Text provided START
|The Courier N° 159 - Sept - Oct 1996 - Dossier: Investing in People - Country Reports: Mali ; Western Samoa (EC Courier, 1996, 96 p.)|
South Pacific Forum: 'responding to the needs of the Member States'
Although an accountant by training, leremiah Tabai has never had the opportunity to practise his profession, having pursued a successful political career instead since 1974. In 1978, he was annointed head of government in Kiribati and a year later he became his country's first President, when it achieved independence. He held this position for 12 years. In 1991, he took up the top post in one of the South Pacific's key regional bodies, the Forum Secretariat, which is based in Suva, Fiji. During a recent Courier visit to the region, we had the opportunity to interview the Secretary General. Our discussion was wide-ranging, covering issues such as the Forum Secretariat's role, the economic challenges facing the South Pacific, and the development of regional links with Australia, New Zealand and Asia. We began by asking Mr Tabai to outline the objectives of the organisation that he heads.
Text provided END
Data for this exercise START
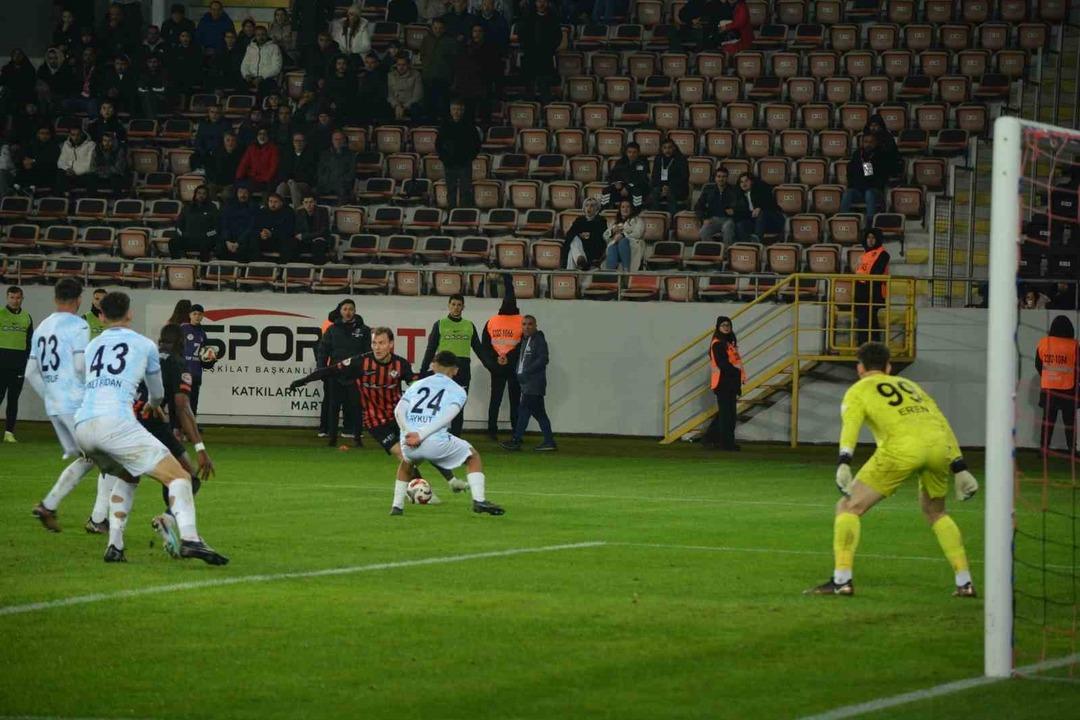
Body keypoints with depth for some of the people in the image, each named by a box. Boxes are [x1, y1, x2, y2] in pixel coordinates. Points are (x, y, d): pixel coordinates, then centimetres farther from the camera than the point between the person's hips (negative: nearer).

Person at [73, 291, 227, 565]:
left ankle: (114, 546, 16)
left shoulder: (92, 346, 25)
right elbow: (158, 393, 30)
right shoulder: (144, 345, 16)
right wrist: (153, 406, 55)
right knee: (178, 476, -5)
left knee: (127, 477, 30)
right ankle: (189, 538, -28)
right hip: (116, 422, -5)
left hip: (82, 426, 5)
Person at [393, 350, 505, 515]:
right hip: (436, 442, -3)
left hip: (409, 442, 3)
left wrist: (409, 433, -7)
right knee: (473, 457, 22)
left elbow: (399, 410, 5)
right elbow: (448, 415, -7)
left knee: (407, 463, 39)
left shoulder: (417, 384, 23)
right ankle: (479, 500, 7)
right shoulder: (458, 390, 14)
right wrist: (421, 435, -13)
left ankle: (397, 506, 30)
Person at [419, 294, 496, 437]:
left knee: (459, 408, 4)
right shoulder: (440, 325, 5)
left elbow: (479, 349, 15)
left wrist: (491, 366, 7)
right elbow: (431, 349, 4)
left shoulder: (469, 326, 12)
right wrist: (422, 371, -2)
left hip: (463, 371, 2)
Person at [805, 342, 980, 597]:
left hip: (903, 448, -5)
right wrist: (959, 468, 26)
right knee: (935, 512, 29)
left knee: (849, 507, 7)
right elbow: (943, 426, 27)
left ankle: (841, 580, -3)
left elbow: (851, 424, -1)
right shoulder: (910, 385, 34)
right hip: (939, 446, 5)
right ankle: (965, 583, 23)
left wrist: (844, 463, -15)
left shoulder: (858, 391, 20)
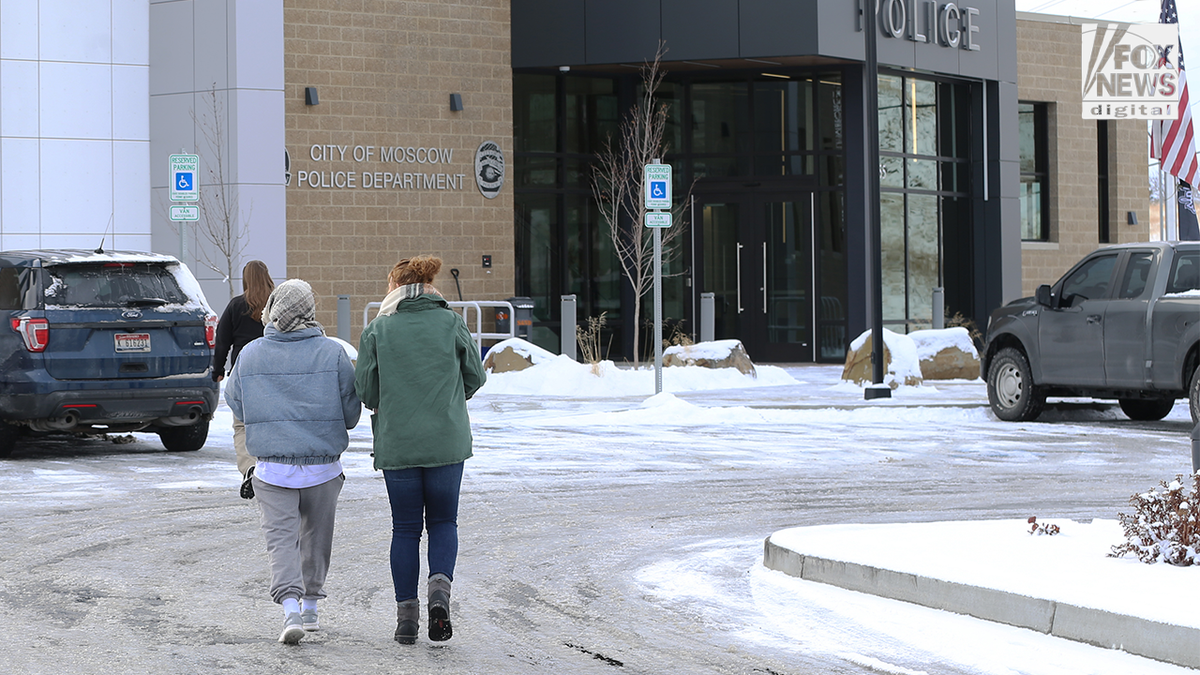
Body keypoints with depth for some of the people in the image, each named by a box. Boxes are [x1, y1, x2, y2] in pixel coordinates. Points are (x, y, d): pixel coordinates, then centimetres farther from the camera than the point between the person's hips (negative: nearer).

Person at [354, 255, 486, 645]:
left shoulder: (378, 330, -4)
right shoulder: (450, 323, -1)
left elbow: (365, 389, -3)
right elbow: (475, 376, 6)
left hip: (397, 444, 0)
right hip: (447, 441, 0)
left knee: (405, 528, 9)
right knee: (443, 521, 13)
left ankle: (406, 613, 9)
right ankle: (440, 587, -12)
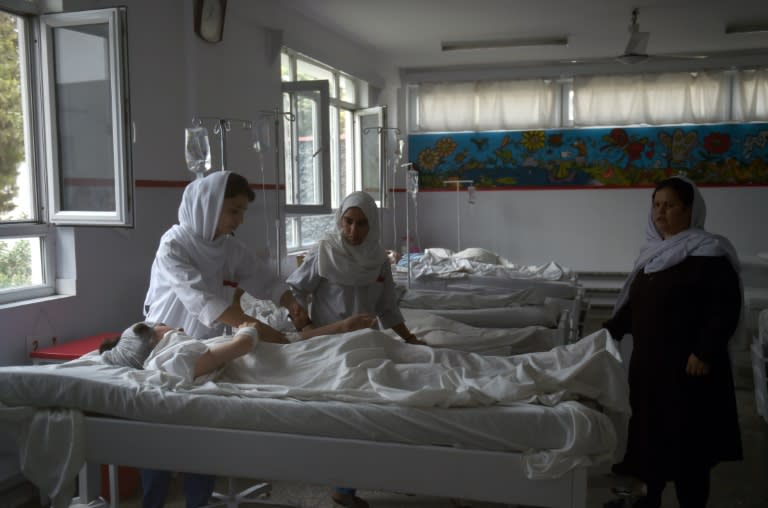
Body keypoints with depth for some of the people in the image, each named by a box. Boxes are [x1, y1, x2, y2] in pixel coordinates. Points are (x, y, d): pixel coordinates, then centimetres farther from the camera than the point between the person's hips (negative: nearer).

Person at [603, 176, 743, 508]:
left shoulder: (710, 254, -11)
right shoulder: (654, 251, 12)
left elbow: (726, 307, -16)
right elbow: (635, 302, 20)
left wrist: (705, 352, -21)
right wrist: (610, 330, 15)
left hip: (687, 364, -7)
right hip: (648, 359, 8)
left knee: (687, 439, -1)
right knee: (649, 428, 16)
Data for this exercise END
Data for this exercise START
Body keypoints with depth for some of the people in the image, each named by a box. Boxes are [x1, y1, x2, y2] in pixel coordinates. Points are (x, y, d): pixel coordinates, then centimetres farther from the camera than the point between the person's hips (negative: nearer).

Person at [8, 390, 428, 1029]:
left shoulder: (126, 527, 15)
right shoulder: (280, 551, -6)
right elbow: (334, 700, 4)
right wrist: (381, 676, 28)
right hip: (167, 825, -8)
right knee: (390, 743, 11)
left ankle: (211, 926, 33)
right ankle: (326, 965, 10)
Data for this exercise END
▸ **Exercises**
1. Name every country mentioned in the paragraph of the South Pacific Forum text that introduces the interview.
2. Copy every line of the records that contains the string "knee", matching case exactly.
The text and the records are unrelated to each other.

▸ **Problem solutions**
1. Kiribati, Fiji, Australia, New Zealand

2.
right knee: (178, 476, -5)
left knee: (127, 477, 30)
right knee: (473, 457, 22)
left knee: (407, 463, 39)
left knee: (459, 408, 4)
right knee: (935, 512, 29)
left knee: (849, 507, 7)
left knee: (405, 528, 9)
right knee: (443, 521, 13)
left knee: (687, 439, -1)
right knee: (649, 428, 16)
right knee: (390, 743, 11)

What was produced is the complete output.